An egg’s smooth shell
cupped in the maternal hand
sweeps across a son’s body, out there in the north.
That is what I saw:
A woman more elemental than you
startling death with folk rites, chanting
with egg in hand, a more modest
priestess I have not seen.
I would watch her shell corn upon her lap
for our evening meal
as the stray dog dissolved into the dew of late sun
lapping
the pain hurled to the ground
with the miraculous egg.
That’s how it was. Life went on without much fuss
between frugal people, father and mother
who asked if I felt better. The one real value
was to live.
Clouds shifted by the open skylight
as hens aligned their holy ova inside their wombs
and my mother waited once again for the freshest egg
with one certainty:
Life is physical.
And with that certainty she rubbed the egg against my body
and thus she would prevail.
In that still and certain world I was cured forever.

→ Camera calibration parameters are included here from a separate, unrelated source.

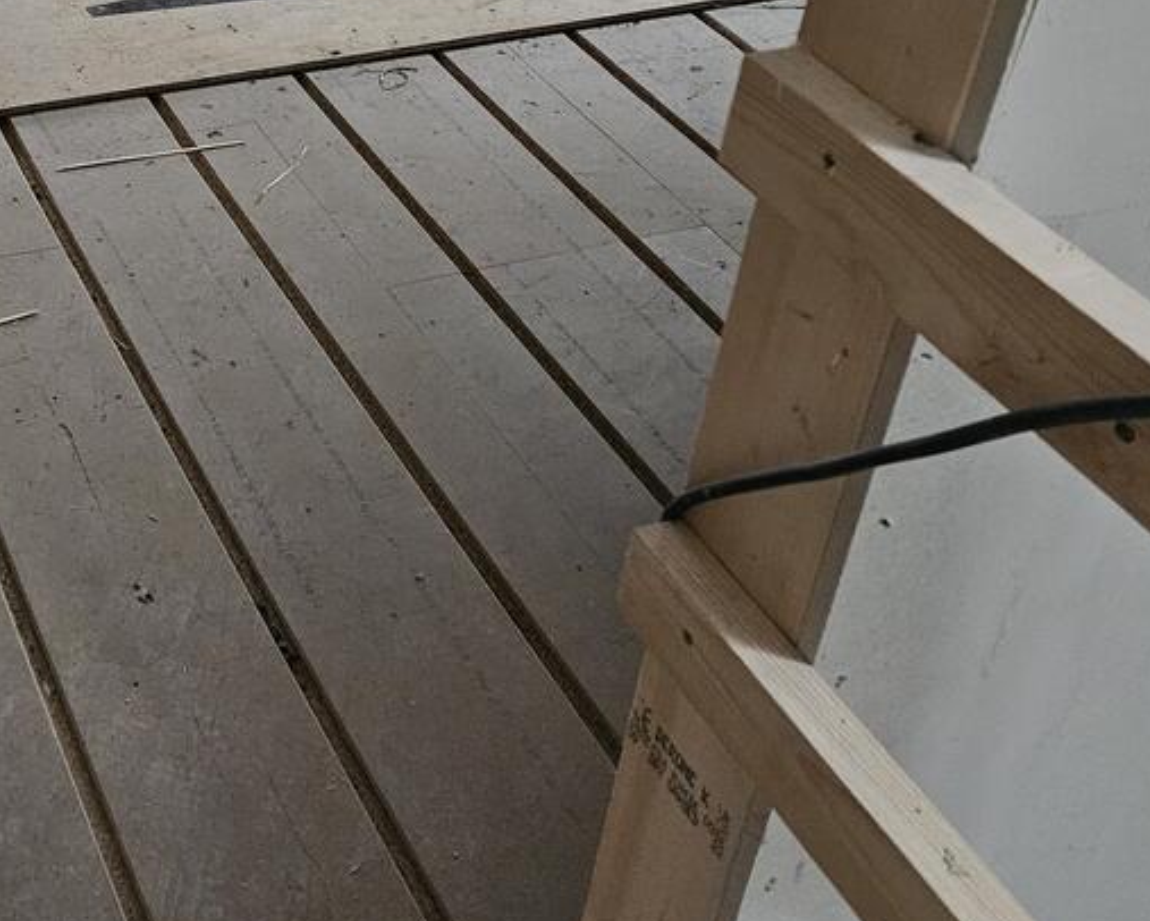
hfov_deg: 34.0
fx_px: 1736
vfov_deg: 28.0
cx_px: 52
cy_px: 9
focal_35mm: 51
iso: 1000
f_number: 1.8
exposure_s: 1/100
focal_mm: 5.4
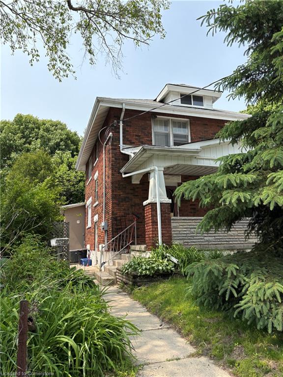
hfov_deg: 53.1
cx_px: 142
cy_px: 188
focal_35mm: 26
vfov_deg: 67.3
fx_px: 283
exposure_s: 1/2500
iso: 50
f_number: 1.6
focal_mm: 5.96
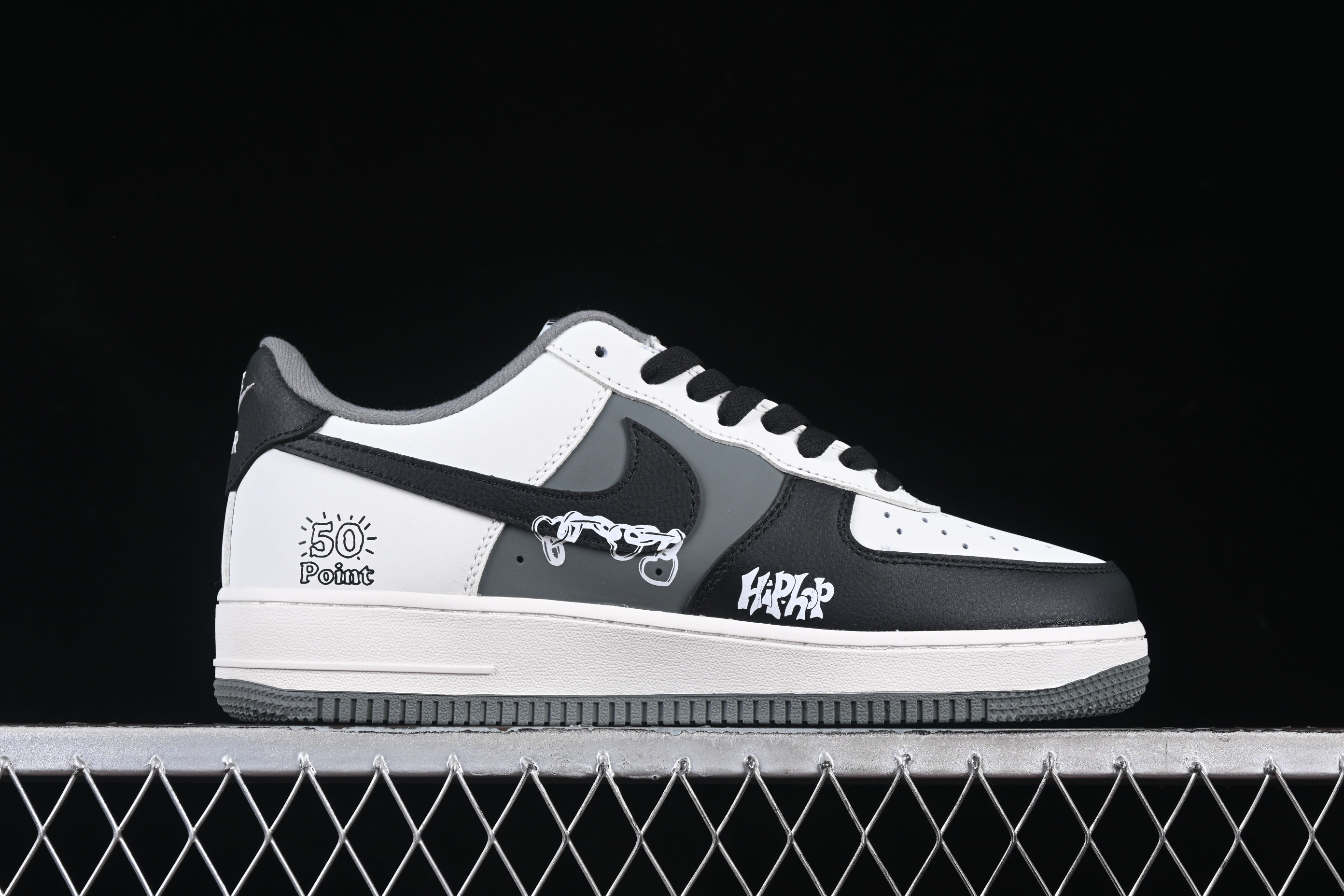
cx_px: 672
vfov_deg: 18.2
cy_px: 448
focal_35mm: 75
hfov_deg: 27.0
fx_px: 2800
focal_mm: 50
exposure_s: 1/60
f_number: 7.1
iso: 160
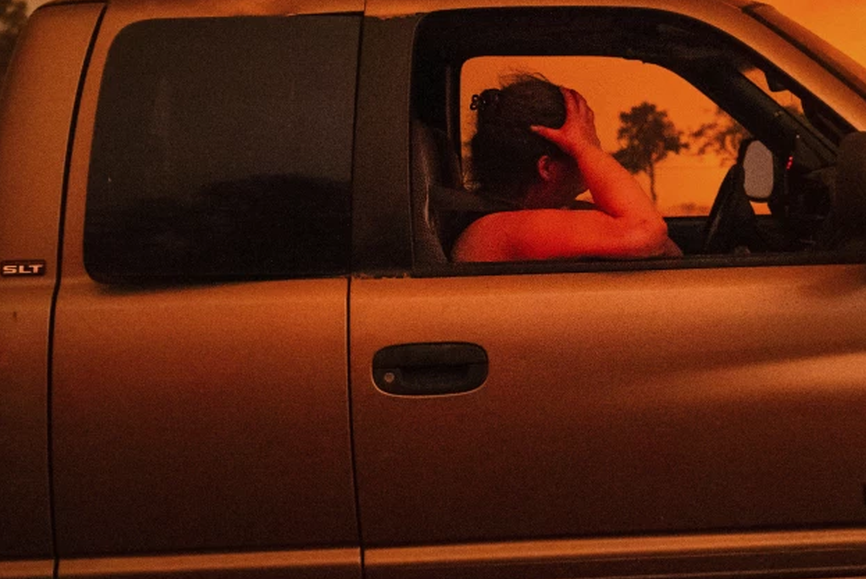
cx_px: 667
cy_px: 117
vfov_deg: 17.6
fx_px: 1853
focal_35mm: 77
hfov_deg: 25.9
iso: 12800
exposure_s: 1/350
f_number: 4.8
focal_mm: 40
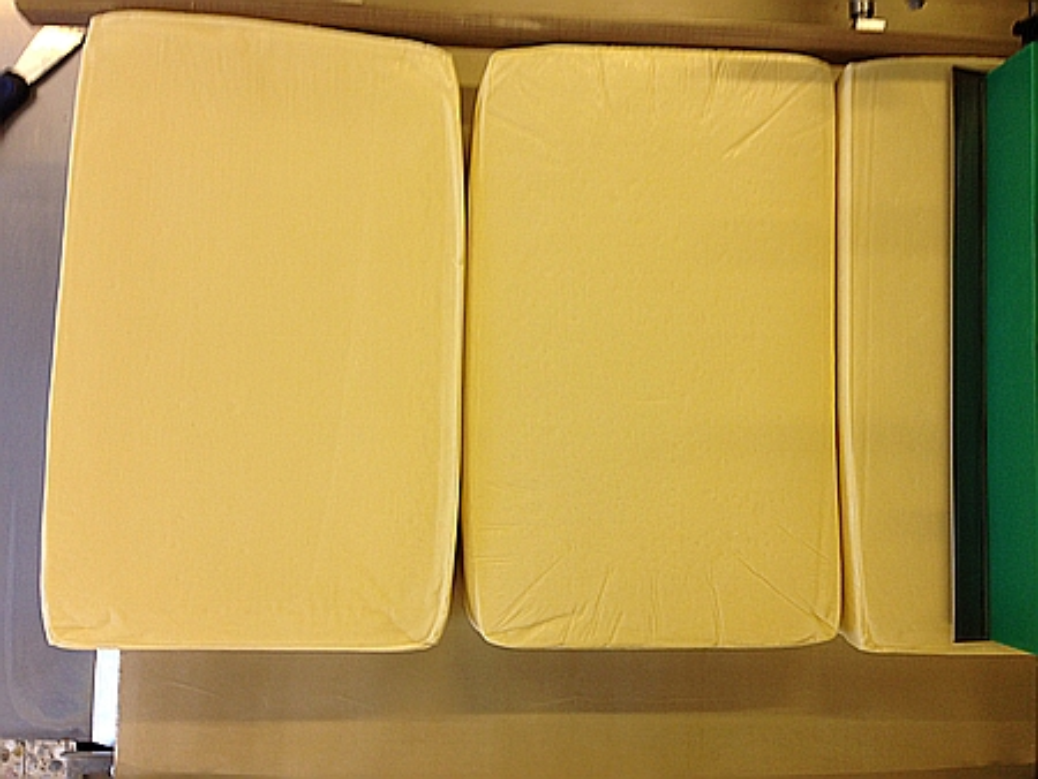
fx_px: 990
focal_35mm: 33
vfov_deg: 43.0
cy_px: 390
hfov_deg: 55.3
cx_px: 519
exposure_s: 1/20
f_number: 2.4
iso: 64
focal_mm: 4.12
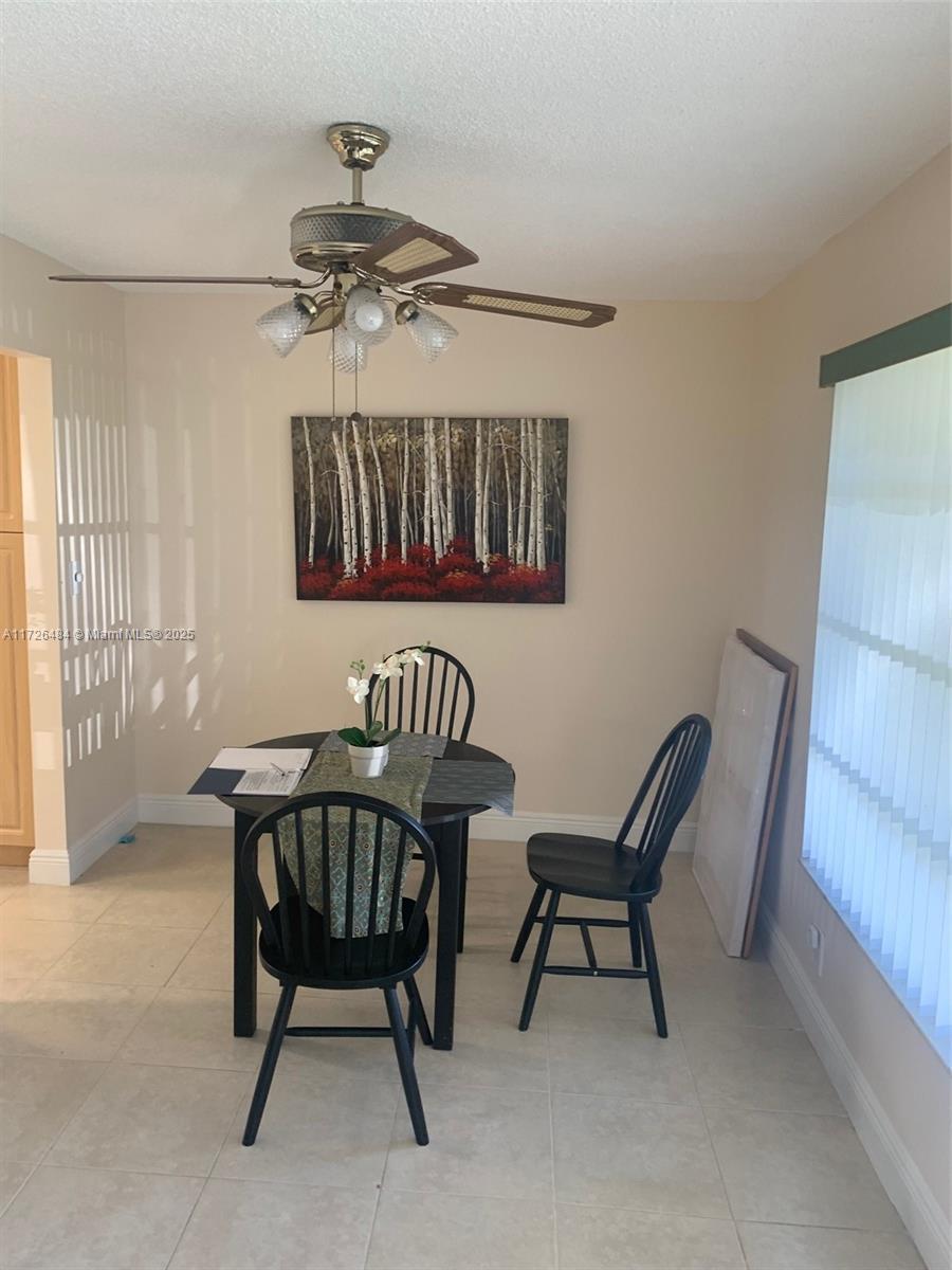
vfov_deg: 67.3
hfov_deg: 53.1
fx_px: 953
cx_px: 476
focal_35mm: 26
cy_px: 635
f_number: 1.8
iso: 64
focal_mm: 4.25
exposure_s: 1/60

In me all miracles shall be done. That’s what I saw,
and what haven’t I seen.

The late José Watanabe (1946–2007) is one of Peru’s most beloved contemporary poets. Along with his numerous articles, children’s books, and screenplays (that include the screen adaptation for Mario Vargas Llosa’s La ciudad y los perros), Watanabe’s publications feature seven original volumes of poetry. The latter is brought together in the posthumous Poesía completa (2008)—from his alpha Albúm de familia (1971), to the omega Banderas detrás de la niebla (2006). Included in the anthology is Watanabe’s rendition of Sophocles's Antígona, performed by el Grupo Yuyachkani, the radical theater troupe that won Peru’s National Human Rights Award in 2000. Watanabe is a main contributor to La memoria del ojo: cien años de presencia japonesa en el Perú (1999), a “photographic history” that narrates scenes of everyday life, loss, and northward “relocation” of approximately eighteen hundred Japanese Peruvians to internment camps in Texas during World War II.

Michelle Har Kim lives in the San Gabriel Valley, east of Los Angeles. She is a 2016 recipient of a National Endowment for the Arts Translation Fellowship, and has translated poems by José Watanabe for Guernica, Epiphany, and the Asian American Literary Review.